The most likely outcome of today's meeting of Yahoo's directors is a Yahoo takeover by Microsoft, according to many observers.

"Microsoft remains the most motivated and best capitalized alternative for Yahoo," said Clay Moran, an analyst at Stanford Group Company, in a note to clients yesterday.

Meanwhile, Microsoft chief Steve Ballmer this week vowed to start a proxy battle in a couple of weeks if Yahoo's board doesn't knuckle under to Microsoft's demands.

In its continued attempt to fend off Microsoft's advances, however, Yahoo has been talking with AOL's owner, Time Warner, about a possible merger between Yahoo and AOL, according to reports in the Wall Street Journal.

Stanford's Moran, for one, doesn't put too much credence in a deal between Yahoo and AOL. "A Yahoo-AOL merger does not provide Yahoo shareholders value equivalent to the existing bid," Moran wrote.

Others, though, have raised additional possibilities.

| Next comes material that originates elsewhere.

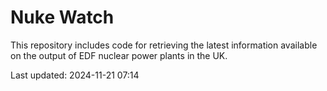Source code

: # Nuke Watch

This repository includes code for retrieving the latest information available on the output of EDF nuclear power plants in the UK.

Last updated: 2024-11-21 07:14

Charles DiBono, an analyst at Bernstein Research, has even proposed Microsoft as an AOL suitor, for instance.

As DiBono sees it, Microsoft might surmount Yahoo's opposition by "changing the game" and making a cash offer for AOL to Time Warner, thereby squashing any efforts by Yahoo to buy AOL. Also under this scenario, Microsoft would buy MySpace.

Although that's the alternative DiBono likes best, he also raises three other suggestions for Microsoft: offer a few more bucks per share to Yahoo investors; wait the requisite three weeks before deciding whether to start a proxy fight against Yahoo; or simply walk away from Yahoo.

But of all these possibilities, DiBono seems to like "walking away" the least -- since Microsoft would then remain in third place in the search business, while a combined AOL and Yahoo would be even tougher for Microsoft to beat in display ads.

"Strategically, that could be troublesome, and it's not even clear what tactical advantage Microsoft would gain from simply walking at this point," according to the Bernstein analyst.